Hi, they finally updated the R on our cluster so I am now using DESeq2_1.10.1 with R 3.2.2.. However, I was surprised to see that the option "fast" in rlog was not available anymore, is there a reason why? Was the approximation not good/correct? I tried to run rlog in v1.10.1 but it's taking ages (3 days and it's not done). I have 683 samples and I know that, in the vignette, it is written that with more than 100 samples it is better to use the vst function. However, the library sizes are very different so I think that rlog would be a better choice in my case. If the approximation was correct I am thinking of taking the raw code from the old package and run just rlog with that on my dataset. Do you have other suggestions?
I would remove the samples with very low size factor, e.g. the minimum one here. These are essentially failed experiments, which can be identified by sample QA (e.g. FASTQC). These samples will throw off exploratory plots like PCA no matter how you transform.
It's not very good for exploratory plots like PCA or for differential expression testing if a technical factor such as the sequencing depth is confounded with the tissue type. I know you can't help this after the fact but it's good information to pass along and keep in mind when designing experiments.

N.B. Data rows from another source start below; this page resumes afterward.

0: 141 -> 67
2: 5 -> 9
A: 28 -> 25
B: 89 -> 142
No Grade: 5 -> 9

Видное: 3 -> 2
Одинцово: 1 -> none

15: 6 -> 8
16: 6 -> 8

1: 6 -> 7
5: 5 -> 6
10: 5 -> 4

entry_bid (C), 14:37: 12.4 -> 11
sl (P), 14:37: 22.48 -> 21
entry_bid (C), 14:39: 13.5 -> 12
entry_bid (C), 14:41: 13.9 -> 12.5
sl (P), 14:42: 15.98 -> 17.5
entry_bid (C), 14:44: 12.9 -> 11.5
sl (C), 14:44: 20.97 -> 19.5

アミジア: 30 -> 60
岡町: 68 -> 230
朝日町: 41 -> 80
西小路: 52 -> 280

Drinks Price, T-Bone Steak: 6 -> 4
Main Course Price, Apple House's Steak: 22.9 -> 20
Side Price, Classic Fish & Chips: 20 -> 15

I would suggest to use vst() which is in the current version of DESeq2 (1.12), after removing the sample with very low sequencing depth. You can compare with simple log transform of normalized counts with a large pseudocount, e.g. 10, using the function normTransform().
I see that your system administrators updated to R 3.2.2 but this is no longer current. If I were you I would ask them to offer the current version of R, which is 3.3.
Note that you can add a comment to an existing post using the Add Comment / Add Reply buttons. The Add Answer text box at the bottom is for posting an answer to the original post (your original question).